Turkeys and turncoats - a festive tale to chill a politician's heart
- 10 January 2014
- From the section UK Politics
Opinion polls are one thing. But for a real snapshot of what people think about our political leaders, the BBC's Becky Milligan tried a little experiment...
"What do you think of David Cameron?"
The question came with the pudding. A gooey chocolate confection. Wine and Guinness had been drunk.
At the table sat all ages, of different political persuasions, male, female, students, entrepreneurs, potters and a former CEO of a global company.
Up until now we'd not strayed onto the subject of politics. Christmas does this.
We'd avoided tantrums, napkins being thrown down on the table in challenge, no storming out in disgust to watch Game of Thrones or Downton Abbey.
"What do you think of him, our prime minister?" I asked.
"I can't vote for him, he's so flimsy," came the reply.
"But you're a Conservative,"
"He's no leader." His laugh wasn't sneering but hallow.
On my other side was a Labour supporter. "What about Ed?" I ventured.
He pointed at his mouth. "Is it his tongue? Is his tongue too big for his mouth? I mean it could suffocate him."
I laughed. He didn't, this was no joke. "You simply can't have a prime minister with an oversized tongue."
There were Liberal Democrats too. Some had left the table to watch Downton Abbey or Game of Thrones. The one who remained spoke on their behalf.
"I, we, they, will never vote for him again after the betrayal".
This was not only about student loans but something far more personal.
"I, we, they, can never trust Clegg again, he is… untrustworthy". It was "Clegg" now. No Nick.
"You all feel like this?" I asked. "He is pathetic."
And so I offered them Nigel Farage, the UKIP leader. Do you like him? Would you vote for him? Is he your alternative?
"He terrifies me" said one. "He is, at least, entertaining," says another,
"I would rather vomit in my own mouth". This said with such a passion it nearly blew me off my chair.
There was no embarrassing fall-out among family and friends. Politics hadn't revived ancient tribal loyalties which led to year-long silences.
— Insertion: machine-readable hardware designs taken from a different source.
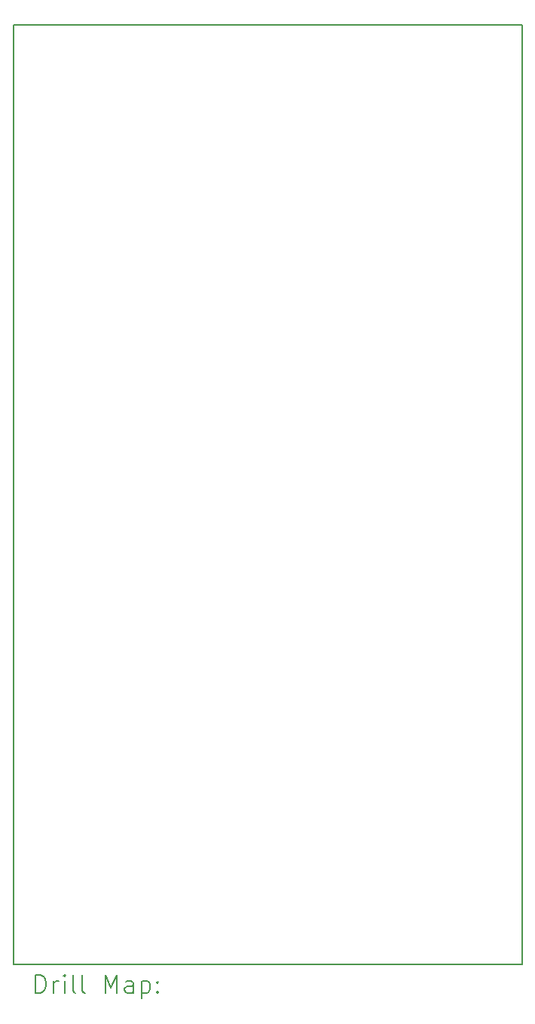
<source format=gbr>
%FSLAX45Y45*%
G04 Gerber Fmt 4.5, Leading zero omitted, Abs format (unit mm)*
G04 Created by KiCad (PCBNEW 6.0.0) date 2022-01-27 20:05:20*
%MOMM*%
%LPD*%
G01*
G04 APERTURE LIST*
%TA.AperFunction,Profile*%
%ADD10C,0.150000*%
%TD*%
%ADD11C,0.200000*%
G04 APERTURE END LIST*
D10*
X14986000Y-6223000D02*
X9271000Y-6223000D01*
X14986000Y-16764000D02*
X14986000Y-6223000D01*
X9271000Y-16764000D02*
X14986000Y-16764000D01*
X9271000Y-6223000D02*
X9271000Y-16764000D01*
D11*
X9521119Y-17081976D02*
X9521119Y-16881976D01*
X9568738Y-16881976D01*
X9597310Y-16891500D01*
X9616357Y-16910548D01*
X9625881Y-16929595D01*
X9635405Y-16967690D01*
X9635405Y-16996262D01*
X9625881Y-17034357D01*
X9616357Y-17053405D01*
X9597310Y-17072452D01*
X9568738Y-17081976D01*
X9521119Y-17081976D01*
X9721119Y-17081976D02*
X9721119Y-16948643D01*
X9721119Y-16986738D02*
X9730643Y-16967690D01*
X9740167Y-16958167D01*
X9759214Y-16948643D01*
X9778262Y-16948643D01*
X9844929Y-17081976D02*
X9844929Y-16948643D01*
X9844929Y-16881976D02*
X9835405Y-16891500D01*
X9844929Y-16901024D01*
X9854452Y-16891500D01*
X9844929Y-16881976D01*
X9844929Y-16901024D01*
X9968738Y-17081976D02*
X9949690Y-17072452D01*
X9940167Y-17053405D01*
X9940167Y-16881976D01*
X10073500Y-17081976D02*
X10054452Y-17072452D01*
X10044929Y-17053405D01*
X10044929Y-16881976D01*
X10302071Y-17081976D02*
X10302071Y-16881976D01*
X10368738Y-17024833D01*
X10435405Y-16881976D01*
X10435405Y-17081976D01*
X10616357Y-17081976D02*
X10616357Y-16977214D01*
X10606833Y-16958167D01*
X10587786Y-16948643D01*
X10549690Y-16948643D01*
X10530643Y-16958167D01*
X10616357Y-17072452D02*
X10597310Y-17081976D01*
X10549690Y-17081976D01*
X10530643Y-17072452D01*
X10521119Y-17053405D01*
X10521119Y-17034357D01*
X10530643Y-17015310D01*
X10549690Y-17005786D01*
X10597310Y-17005786D01*
X10616357Y-16996262D01*
X10711595Y-16948643D02*
X10711595Y-17148643D01*
X10711595Y-16958167D02*
X10730643Y-16948643D01*
X10768738Y-16948643D01*
X10787786Y-16958167D01*
X10797310Y-16967690D01*
X10806833Y-16986738D01*
X10806833Y-17043881D01*
X10797310Y-17062929D01*
X10787786Y-17072452D01*
X10768738Y-17081976D01*
X10730643Y-17081976D01*
X10711595Y-17072452D01*
X10892548Y-17062929D02*
X10902071Y-17072452D01*
X10892548Y-17081976D01*
X10883024Y-17072452D01*
X10892548Y-17062929D01*
X10892548Y-17081976D01*
X10892548Y-16958167D02*
X10902071Y-16967690D01*
X10892548Y-16977214D01*
X10883024Y-16967690D01*
X10892548Y-16958167D01*
X10892548Y-16977214D01*
M02*

</source>
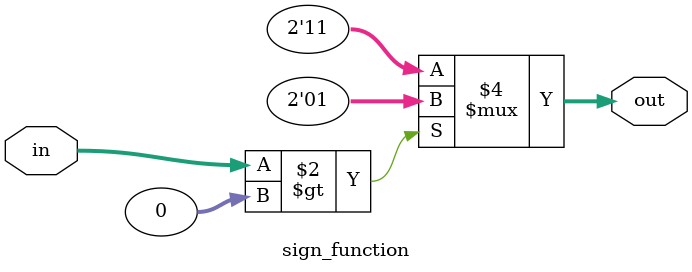
<source format=sv>
module sign_function (
    input  logic signed [31:0] in,  // Input signal
    output logic signed [1:0] out   // Sign output (+1 or -1)
);
    always_comb begin
        if (in > 0)
            out = 2'b01;  // +1
        else
            out = 2'b11;  // -1 (Two's complement representation)
    end
endmodule

</source>
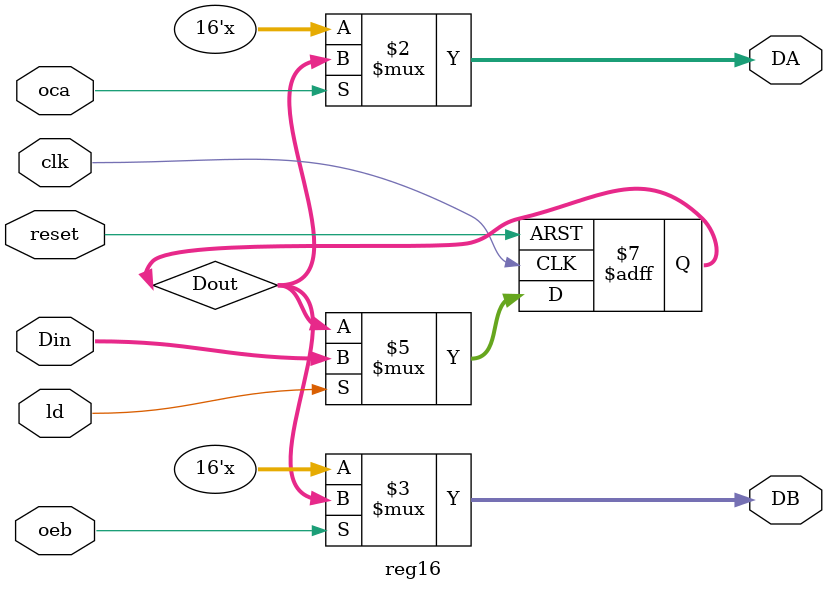
<source format=v>
`timescale 1ns / 1ps
module reg16(clk,reset,ld,Din,DA,DB,oca,oeb);

//Inputs
input 			clk,reset,ld, oca, oeb;
input [15:0] 	Din;

//Output
output [15:0] DA, DB;

//wire
reg [15:0] Dout;

//Behavioral section for writing to the register
always @ (posedge clk or posedge reset)
	if (reset)
		Dout<= 16'b0;
	else
		if(ld)
			Dout<= Din;
		else Dout <= Dout;
//Conditional Continuous assignments for reading the register
assign DA = oca ? Dout : 16'hz;
assign DB = oeb ? Dout : 16'hz;


endmodule

</source>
Quite the opposite; a consensus, they agreed that they had no idea which way to vote, if they voted at all.
I suggested that perhaps their decision would be made on policy rather than personality. I had in the back of my mind a conversation with a former minister about their leader.
I'd asked if it was more about policy or personality. I was greeted with hysterical giggles not unlike Inspector Dreyfus in the Pink Panther films.
After a moment of silence one of my fellow diners said, "Perhaps, but if you can't lead, if you don't look the part, I mean what is the point if you can't deliver the message. I want to be inspired."
'Let battle commence'
Watching Downton Abbey Lady Mary Crawley said to one of her numerous suitors "may the battle commence".
She was talking of the men competing for her aristocratic hand in marriage.
Another battle has been in holding position. But now there is just over a year to go before the general election and the parties have begun sharpening their swords, preparing to bayonet their opponents and each other.
To be honest I have no idea which way the voters around the table will go and I'm not suggesting this as anything but anecdotal, but the political parties will be seeking to impress the likes of them and win their hearts.
Will it be the sedate, polite battle for Lady Mary's hand, or the graphic blood-letting and axe swinging battles in Game of Thrones?
Will there be scenes in the coming year which we will be forced to watch through our fingers while screaming?
The people around my table hoped for one and secretly prayed for the other.